Netflix Internet TV comes to Oman

Energy Sunday 10/January/2016 22:51 PM
By: Times News Service
Netflix Internet TV comes to Oman

Muscat: Netflix, the world's leading internet TV service, is now available in Oman.
Residents of the Sultanate, along with those in 190 other countries, can now enjoy television programmes and movies starting at a price of about OMR3 per month, with the first month being free.
While Netflix promises to provide a variety of shows and movies for subscribers, as well as those not usually available in Oman, some shows will continue to not be seen in the Sultanate.
House of Cards, Orange is the New Black, Suits, Better Call Saul, Battlestar Galactica and White Collar have not yet been made available for streaming, according to company officials.
Omani locals and residents quickly registered their accounts with Netflix and began ‘binge watching’ their favourite and, otherwise, previously unavailable programs on the internet TV service,in spite of concerns that the government could block the service.
“I have been binge watching different shows and movies, just in case,” said Emad Al Harthy, while concerned about the termination of the service by the Omani government.
Others have argued that since it is a legal service provider, there should not be any reason for it to be blocked.
Subscriber Abhishek Pandey said, “I’m definitely excited; but I hope it doesn’t get blocked.
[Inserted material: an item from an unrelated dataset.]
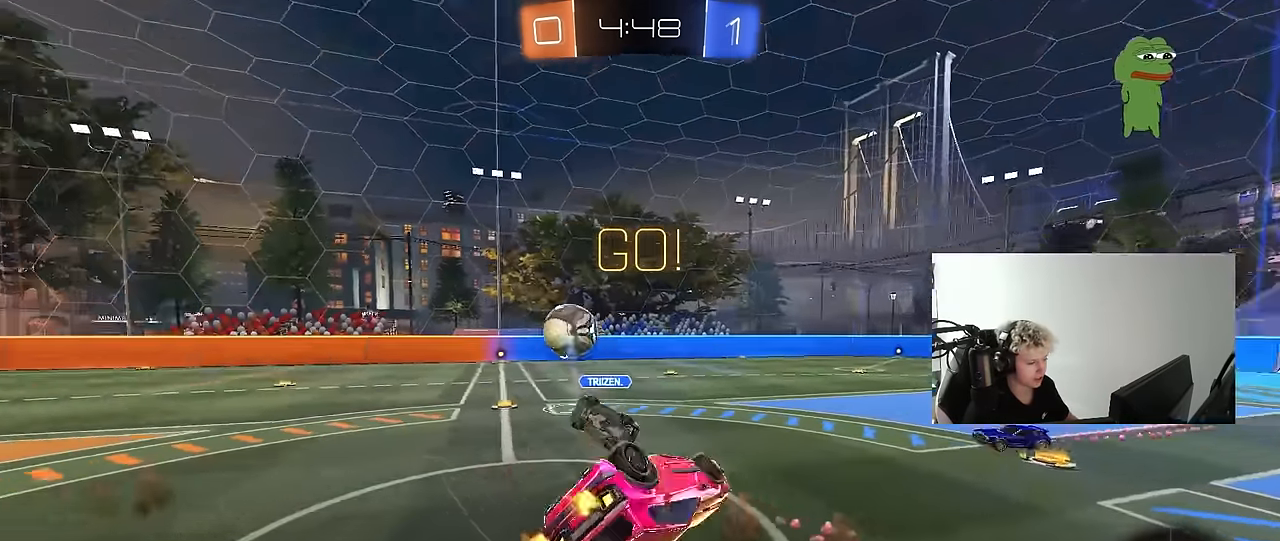
{"keys": ["d"], "mouse": [], "mouse_move": "still", "events": [[17, "s", "up"], [150, "space", "down"], [200, "w", "down"], [333, "shift", "up"], [333, "space", "up"], [433, "w", "up"]]}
I don’t see why it would. It’s a legal service and you pay to watch.”
Others said they would not be surprised if the Telecommunication Regulatory Authority (TRA) might block it.
“I wouldn’t be surprised if they block it, since there’s no way for them to ‘regulate’ the service and receive incentives. TRA doesn’t care much about regulation, quality of service or consumer satisfaction; it’s an authoritarian body which operates freely under government control,” said Faisal Al Zadjali, adding, “Netflix, on the other hand, is a great service and it would be sad if access to it is blocked.”
“It's still early to comment as a lot of content is yet to reach the worldwide audience. But Middle East market is very important for Netflix too, and their only concern is for artistic value they prefer not to censor anything out from their shows,” Umran Sheikh said.
“But I doubt if it'll get blocked, firstly Netflix was planning on having some sort of operational team in the UAE for the smooth flow of their operations in the region. And secondly the DVDs and Blu-Rays which have been available in the region from long usually have such scene, only certain movies have been blocked in the region usually because of the content of the plot,” he added.
“But then movies which might have nudity do make it make it on the shelves still. Even games are getting a lot of adult content in them and even they are allowed most of the time,” Sheikh said.
In the past, the government has blocked several video messaging and internet calling applications.
According to a Netflix press release, the company made the announcement about its worldwide service, and the programming went live, during a keynote address by Co-founder and Chief Executive Reed Hastings at Consumer Electronics Show 2016.
While largely available in English in most new countries, Netflix has also added Arabic, Korean, as well as Simplified and Traditional Chinese, to the 17 languages it already supports.
With over 70 million members in more than 190 countries, Netflix will still not be available in China, though the company continues to explore options for providing the service, the Netflix media centre reported.
It also will remain unavailable in Crimea, North Korea and Syria, due to US government restrictions on American companies operating in those countries.
Netflix is available on virtually any device that has an Internet connection, including personal computers, tablets, smart phones, smart TVs and gaming consoles.
Many titles, including Netflix original series and films, are available in high-definition with Dolby Digital Plus 5.1 surround sound, and some in Ultra HD 4K.
Subscribers view more than 125 million hours of TV shows and movies per day, including original series, documentaries and feature films.
Officials note that viewers can play, pause and resume watching without commercials or contractual commitments.